## EXERCISE DIRECTIONS
Look for the word "parking" in the data below, and copy every line that holds it.

Stored data entries:

>>>>

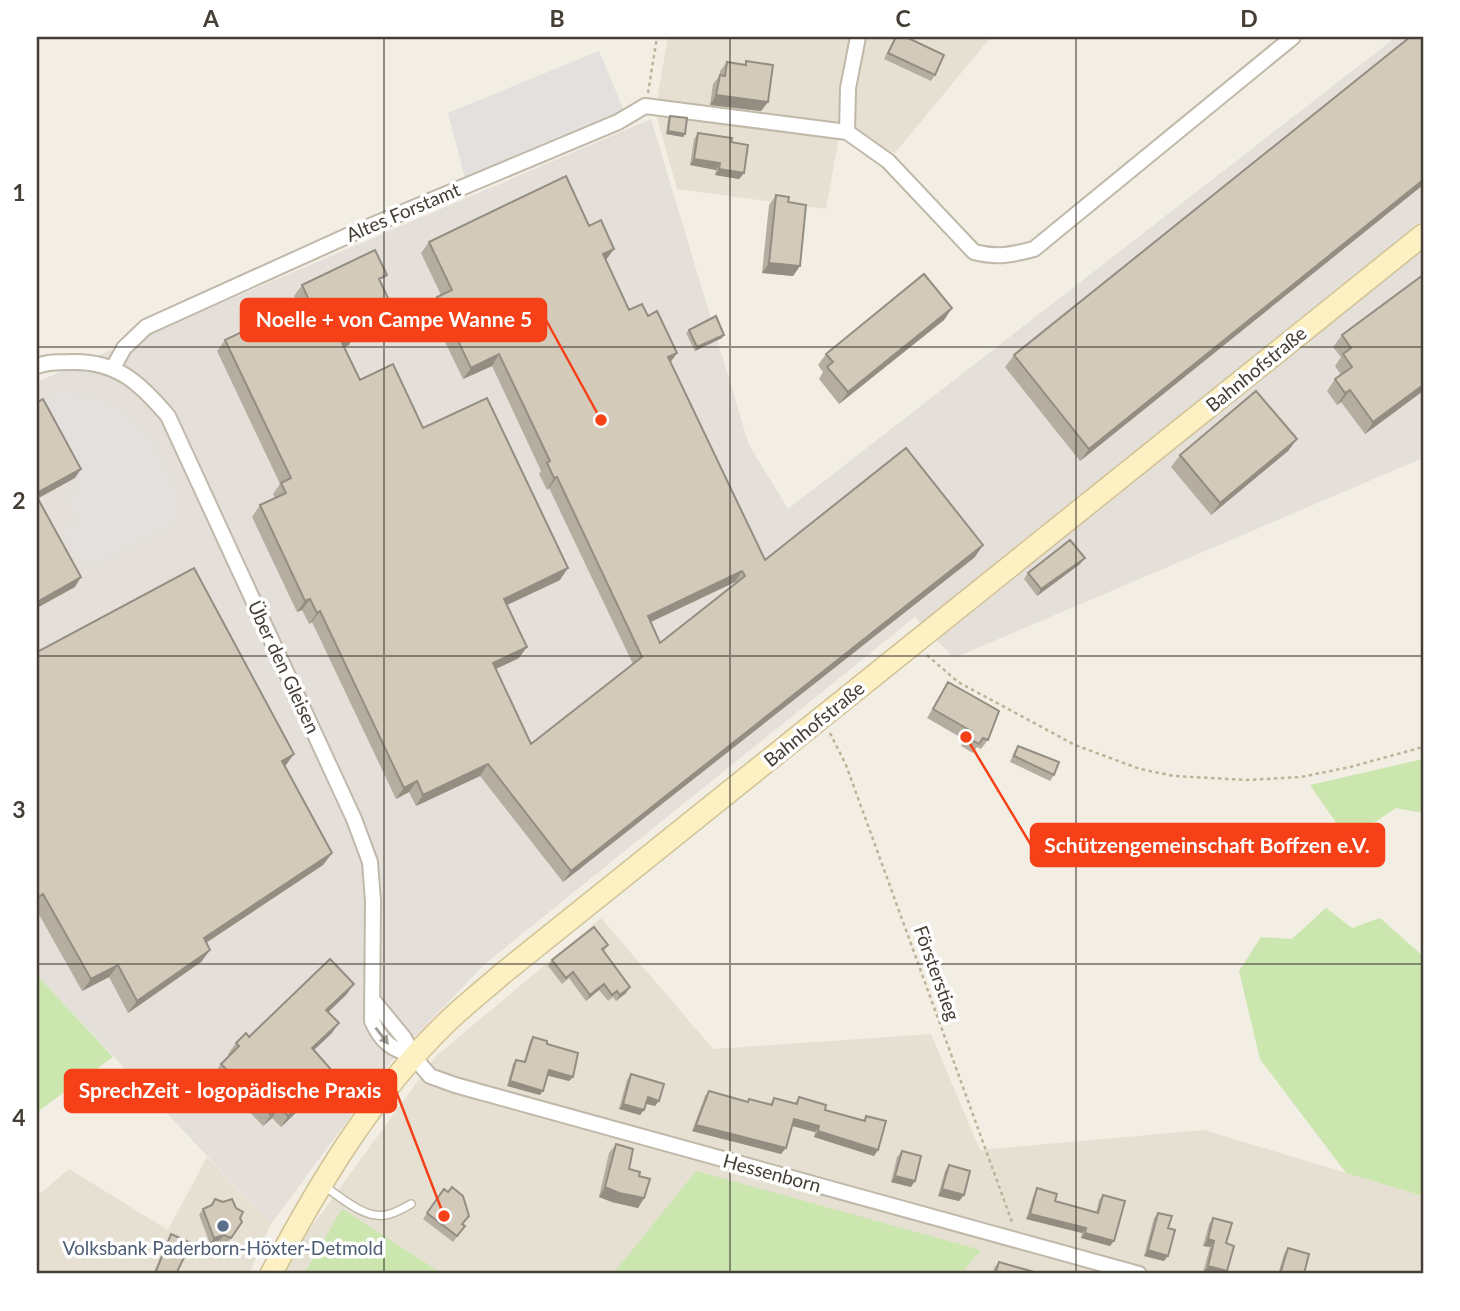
<svg xmlns="http://www.w3.org/2000/svg" width="1460" height="1311" viewBox="0 0 1460 1311" font-family="Lato,sans-serif">
<style>
.residential{fill:#e6e0d3}
.industrial{fill:#e4dfd9}
.green{fill:#cbe6ae}
.parking{fill:#e3e0dd}
.lines{fill:none;stroke-linecap:round;stroke-linejoin:round}
.service-casing{stroke:#c0b9aa;stroke-width:10}
.minor-casing{stroke:#c0b9aa;stroke-width:18}
.secondary-casing{stroke:#d1c295;stroke-width:24}
.path{stroke:#beb299;stroke-width:2.5;stroke-dasharray:3.5 3.5;stroke-linecap:butt}
.service{stroke:#fff;stroke-width:7}
.minor{stroke:#fff;stroke-width:14}
.secondary{stroke:#fdf1c3;stroke-width:21}
.wall{fill:#b5aea0;fill-rule:evenodd}
.shaded-wall{fill:#948d82}
.building{fill:#d3caba;stroke:#948d82;stroke-width:2;fill-rule:evenodd}
.oneway{fill:#a29e9a}
.grid{fill:none;stroke:#443e34;stroke-width:2;stroke-opacity:0.55}
.service-dot{fill:#5c6f8a;stroke:#fff;stroke-width:2.5}
.labels{text-anchor:middle;stroke-width:7;stroke-linejoin:round;paint-order:stroke}
.street-label{font-size:19px;fill:#443e34;stroke:#fff}
.service-label{font-size:19px;fill:#4e5e75;stroke:#fff}
.leader{fill:none;stroke:#f54018;stroke-width:2.5}
.callout-dot{fill:#f54018;stroke:#fff;stroke-width:2.5}
.callout{fill:#f54018;stroke:#f54018;stroke-width:2.5}
.callout-label{font-size:21px;text-anchor:middle;font-weight:bold;fill:#fff}
.neatline{fill:none;stroke:#443e34;stroke-width:2.5}
.grid-label{font-size:23px;text-anchor:middle;font-weight:bold;fill:#443e34}
</style>
<rect width="100%" height="100%" fill="#f2eee4"/>
<path class="residential" d="M668,37H991L895,153L840,131L826,209L677,189L657,118L658,93Z
M601,918L713,1049L931,1034L980,1150L1204,1130L1423,1196V1274H284L294,1251L436,1056Z
M207,1157L271,1224L249,1274H37V1196L69,1169L168,1230Z"/>
<path class="industrial" d="M1396,37H1423V458L954,658L915,617L486,963L393,1059L271,1224L37,975V382L651,119L749,445L788,509Z"/>
<path class="green" d="M1423,759V813L1396,808L1348,840L1310,785Z
M1326,908L1352,928L1380,918L1423,956V1196L1346,1173L1260,1059L1239,971L1261,937L1292,939Z
M37,975L113,1057L37,1112Z
M696,1171L981,1250L961,1274H613Z
M342,1209L443,1274H304Z"/>
<path class="parking" d="M599,51L625,113L466,182L448,113Z
M60,394L80,396L102,403L119,411L137,426L151,443L176,494L174,522L93,564L76,556L63,531L80,523L68,496L82,490L37,407V401Z"/>
<g class="lines">
<g class="service-casing">
<path id="service" d="M324,1186C341,1197 367,1222 390,1214C397,1212 404,1208 411,1204"/>
</g>
<g class="minor-casing">
<path id="minor" d="M847,132L848,88L858,37
M37,366C47,362 59,362 70,362C116,360 140,383 168,416L354,819L370,862L373,901L372,1021C382,1043 391,1048 414,1057
M113,368L124,348L146,327L356,232L618,122L645,106L847,132L888,161L974,252C997,258 1011,255 1034,249L1293,37
M372,999L404,1038L414,1057L430,1076L455,1085L1139,1274"/>
</g>
<g class="secondary-casing">
<path id="secondary" d="M271,1274C319,1184 371,1096 445,1024C463,1006 483,991 502,974L1423,235"/>
</g>
<path class="path" d="M648,93L657,37
M927,655L958,682L1075,745L1140,769L1174,776L1247,780L1301,777L1350,767L1423,747
M830,733L846,765L1012,1222"/>
<use href="#service" class="service"/>
<use href="#minor" class="minor"/>
<use href="#secondary" class="secondary"/>
</g>
<path class="wall" d="M895,37H906L935,75L931,81L884,59Z
M1423,37V185L1080,461L1005,367L1014,355Z
M746,61L768,102L761,111L710,105L713,84L720,75V71L727,62L744,65Z
M670,116L685,134L683,137L666,134L668,119Z
M698,133L731,142L744,173L739,179L715,175L716,170L690,165L694,139Z
M776,195L788,202L800,266L793,276L762,273L769,205Z
M429,242L606,260L629,310L648,316L677,353L670,363L765,560L975,557L563,882L480,776L416,806L409,792L396,799L312,622L309,624L302,610L297,612L252,517L260,505L275,498L273,494L280,484L217,351L225,340L298,305L294,296L302,285L381,283L396,315L388,326L373,333L365,316L351,322L349,345L344,347L360,380L423,428L560,580L507,605L519,658L496,669L531,744L633,664L549,488L547,490L539,474L541,471L492,366L463,379L429,309L437,297L441,295L421,253ZM735,582V584L660,643L651,622Z
M1423,275V391L1365,434L1341,402L1337,405L1327,391L1335,379L1341,375L1335,366L1341,357L1333,347L1342,335Z
M952,308L944,320L839,404L819,379L823,372L818,365L826,354Z
M689,330L722,338L695,351L686,333Z
M1297,439L1288,451L1211,515L1171,467L1180,455Z
M1080,564L1037,596L1024,579L1028,573Z
M37,652L294,754L285,766L332,853L323,865L206,943L210,950L201,962L128,1013L109,977L82,991L37,911Z
M948,682L988,740L981,749L977,747L973,753L961,746L965,740L927,718Z
M1018,746L1054,775L1050,781L1010,762L1014,752Z
M608,945L604,951L626,993L616,1001L613,997L608,1001L599,990L586,1001L569,978L562,984L548,966L552,960Z
M354,984L346,995L328,1012L339,1023L331,1034L314,1050L326,1084L281,1127L272,1118L263,1126L213,1075L221,1064L229,1056L228,1054L236,1043Z
M533,1037L547,1044L573,1077L569,1081L547,1075L540,1095L507,1086L513,1064L516,1060L524,1062L530,1041Z
M631,1074L655,1106L646,1104L640,1115L619,1109L627,1080Z
M709,1091L747,1102L749,1099L770,1104L774,1098L795,1103L799,1097L825,1110L863,1120L866,1116L874,1156L814,1137L815,1132L792,1126L781,1154L692,1131L705,1096Z
M616,1144L629,1169L639,1176L644,1198L638,1208L612,1202L599,1197L609,1153Z
M902,1151L911,1187L891,1182L897,1157Z
M949,1165L964,1195L959,1201L938,1196L945,1171Z
M1037,1188L1055,1201L1096,1213L1099,1200L1103,1195L1110,1246L1081,1238L1082,1233L1026,1219L1034,1194Z
M444,1189L463,1224L465,1226L453,1242L423,1219Z
M215,1199L240,1218L242,1222L227,1244L219,1241L210,1244L199,1215L203,1209L210,1206Z
M1158,1213L1164,1261L1144,1256L1154,1218Z
M1213,1218L1226,1243L1203,1272L1210,1247L1203,1246L1209,1224Z
M171,1234L176,1274H153L168,1240Z
M1288,1248L1304,1274H1278L1284,1254Z
M999,1262L1037,1274H993L994,1268Z"/>
<path class="shaded-wall" d="M716,95L768,102L761,111L710,105Z
M668,131L685,134L683,137L666,134Z
M694,159L720,163L716,170L690,165Z
M719,169L744,173L739,179L715,175Z
M1423,180V185L1080,461L1089,449Z
M614,249L606,260L595,265L603,254Z
M769,263L800,266L793,276L762,273Z
M372,305L365,316L340,327L348,316Z
M952,308L944,320L839,404L848,392Z
M396,315L388,326L373,333L381,322Z
M356,333L349,345L333,352L341,341Z
M724,335L722,338L695,351L697,347Z
M677,353L669,364L668,357Z
M499,354L492,366L463,379L471,368Z
M1423,385V391L1365,434L1373,422Z
M1350,390L1341,402L1337,405L1345,393Z
M1297,439L1288,451L1211,515L1220,503Z
M81,469L75,478L37,499V493Z
M557,477L549,488L547,490L554,478Z
M983,545L975,557L563,882L571,871Z
M1085,558L1080,564L1037,596L1041,589Z
M568,568L560,580L496,610L504,599Z
M742,571L735,582L640,627L648,616Z
M81,577L75,587L37,608V602Z
M310,599L302,610L297,612L305,601Z
M320,611L312,622L309,624L317,613Z
M527,647L519,658L485,674L493,663Z
M294,754L285,766L282,761Z
M488,764L480,776L416,806L423,795Z
M417,781L409,792L396,799L404,788Z
M332,853L323,865L195,950L204,938Z
M210,950L201,962L128,1013L137,1001Z
M118,965L109,977L82,991L91,979Z
M354,984L346,995L319,1021L326,1010Z
M604,984L599,990L586,1001L590,995Z
M630,987L626,993L616,1001L620,995Z
M339,1023L331,1034L304,1059L312,1048Z
M549,1070L573,1077L569,1081L545,1075Z
M334,1073L326,1084L281,1127L288,1116Z
M510,1081L543,1091L540,1095L507,1086Z
M648,1097L659,1101L655,1106L644,1103Z
M623,1104L644,1110L640,1115L619,1109Z
M280,1107L272,1118L263,1126L271,1115Z
M794,1119L819,1126L815,1132L789,1125Z
M696,1125L786,1148L781,1154L692,1131Z
M818,1131L878,1150L874,1156L814,1137Z
M895,1176L915,1181L911,1187L891,1182Z
M605,1187L644,1198L638,1208L612,1202L599,1197Z
M942,1189L964,1195L959,1201L938,1196Z
M1030,1214L1086,1228L1082,1233L1026,1219Z
M1085,1233L1114,1241L1110,1246L1081,1238Z
M224,1235L219,1241L210,1244L214,1238Z
M1208,1239L1214,1241L1210,1247L1203,1246Z
M1148,1250L1168,1256L1164,1261L1144,1256Z
M1208,1266L1227,1271L1225,1274H1211L1203,1272Z"/>
<path class="building" d="M896,37H906L944,55L935,75L888,53Z
M1410,37H1423V180L1089,449L1014,355Z
M746,61L773,65L768,102L716,95L720,75L725,76L727,62L746,65Z
M670,116L687,118L685,134L668,131Z
M698,133L732,138L731,142L748,145L744,173L719,169L720,163L694,159Z
M566,176L589,226L601,220L614,249L603,254L629,310L642,304L648,316L657,311L677,353L668,357L765,560L906,448L983,545L571,871L488,764L423,795L417,781L404,788L320,611L317,613L310,599L305,601L260,505L286,493L281,483L291,478L225,340L309,300L302,285L375,250L387,275L379,279L396,315L381,322L372,305L348,316L356,333L341,341L360,380L393,364L423,428L487,398L568,568L504,599L527,647L493,663L531,744L642,657L557,477L554,478L547,463L550,461L499,354L471,368L437,297L452,290L429,242ZM742,571L745,576L660,643L648,616Z
M776,195L789,197L788,202L806,205L800,266L769,263Z
M924,274L952,308L848,392L827,367L833,362L826,354Z
M1423,275V385L1373,422L1350,390L1345,393L1335,379L1352,367L1343,354L1351,348L1342,335Z
M716,316L724,335L697,347L689,330Z
M1256,391L1297,439L1220,503L1180,455Z
M43,399L81,469L37,493V402Z
M37,497L81,577L37,602Z
M1070,540L1085,558L1041,589L1028,573Z
M194,568L294,754L282,761L332,853L204,938L210,950L137,1001L118,965L91,979L43,894L37,898V652Z
M948,682L999,711L988,740L983,738L979,744L967,737L971,731L933,709Z
M1018,746L1059,762L1054,775L1014,756Z
M594,927L608,945L602,949L630,987L620,995L617,991L612,995L604,984L590,995L573,972L566,978L552,960Z
M330,959L354,984L326,1010L339,1023L312,1048L334,1073L288,1116L280,1107L271,1115L221,1064L239,1046L236,1043L246,1033L249,1037Z
M533,1037L547,1041V1044L578,1053L573,1077L549,1070L543,1091L510,1081L516,1060L525,1062Z
M631,1074L664,1084L659,1101L648,1097L644,1110L623,1104Z
M709,1091L748,1102L749,1099L772,1105L774,1098L797,1104L799,1097L826,1105L825,1110L865,1121L866,1116L886,1121L878,1150L818,1131L819,1126L794,1119L786,1148L696,1125Z
M616,1144L633,1149L629,1169L640,1172L639,1176L650,1179L644,1198L619,1193L605,1187Z
M902,1151L921,1156L915,1181L895,1176Z
M949,1165L970,1171L964,1195L942,1189Z
M452,1187L463,1196L469,1216L462,1224L465,1226L457,1236L427,1213L444,1189L448,1192Z
M1037,1188L1057,1194L1055,1201L1098,1213L1103,1195L1125,1201L1114,1241L1085,1233L1086,1228L1030,1214Z
M215,1199L223,1202L232,1199L236,1208L243,1212L240,1218L242,1222L231,1238L224,1235L214,1238L203,1209L212,1205Z
M1158,1213L1172,1216L1168,1228L1175,1230L1168,1256L1148,1250Z
M1213,1218L1232,1223L1226,1243L1234,1246L1227,1271L1208,1266L1214,1241L1208,1239Z
M171,1234L191,1243L176,1274H161L156,1271Z
M1288,1248L1309,1254L1304,1274H1280Z
M999,1262L1034,1272L1037,1274H995Z"/>
<defs><path id="oneway-solid" d="M-6-.8H1V-3.2L6.5 0L1 3.2V.8H-6Z" transform="scale(1.75)"/></defs>
<use class="oneway" href="#oneway-solid" transform="translate(382 1036) rotate(52)"/>
<path class="grid" d="M384,37V1274M730,37V1274M1076,37V1274M37,347H1423M37,656H1423M37,964H1423"/>
<circle class="service-dot" cx="223" cy="1226" r="7"/>
<g class="labels">
<g class="street-label">
<text transform="translate(403 212) rotate(-23)" y="7">Altes Forstamt</text>
<text transform="translate(1256 369) rotate(-39)" y="7">Bahnhofstraße</text>
<text transform="translate(284 667) rotate(65)" y="7">Über den Gleisen</text>
<text transform="translate(814 724) rotate(-39)" y="7">Bahnhofstraße</text>
<text transform="translate(937 973) rotate(70)" y="7">Försterstieg</text>
<text transform="translate(772 1173) rotate(15)" y="7">Hessenborn</text>
</g>
<g class="service-label">
<text x="223" y="1255">Volksbank Paderborn-Höxter-Detmold</text>
</g>
</g>
<path class="leader" d="M601 420L546 320M966 737L1031 845M444 1216L396 1091"/>
<g class="callout-dot">
<circle cx="601" cy="420" r="7"/>
<circle cx="966" cy="737" r="7"/>
<circle cx="444" cy="1216" r="7"/>
</g>
<g class="callout">
<rect x="241" y="299" width="305" height="42" rx="7"/>
<rect x="1031" y="824" width="353" height="42" rx="7"/>
<rect x="65" y="1070" width="331" height="42" rx="7"/>
</g>
<g class="callout-label">
<text x="394" y="327">Noelle + von Campe Wanne 5</text>
<text x="1207" y="853">Schützengemeinschaft Boffzen e.V.</text>
<text x="230" y="1098">SprechZeit - logopädische Praxis</text>
</g>
<rect width="1460" height="1311" fill="none" stroke="#ffffff" stroke-width="77"/>
<rect x="38" y="38" width="1384" height="1234" class="neatline"/>
<g class="grid-label">
<text x="211" y="27">A</text>
<text x="557" y="27">B</text>
<text x="903" y="27">C</text>
<text x="1249" y="27">D</text>
<text x="19" y="201">1</text>
<text x="19" y="509">2</text>
<text x="19" y="818">3</text>
<text x="19" y="1126">4</text>
</g>
</svg>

<<<<

## ANSWER TO THIS TASK
.parking{fill:#e3e0dd}
<path class="parking" d="M599,51L625,113L466,182L448,113Z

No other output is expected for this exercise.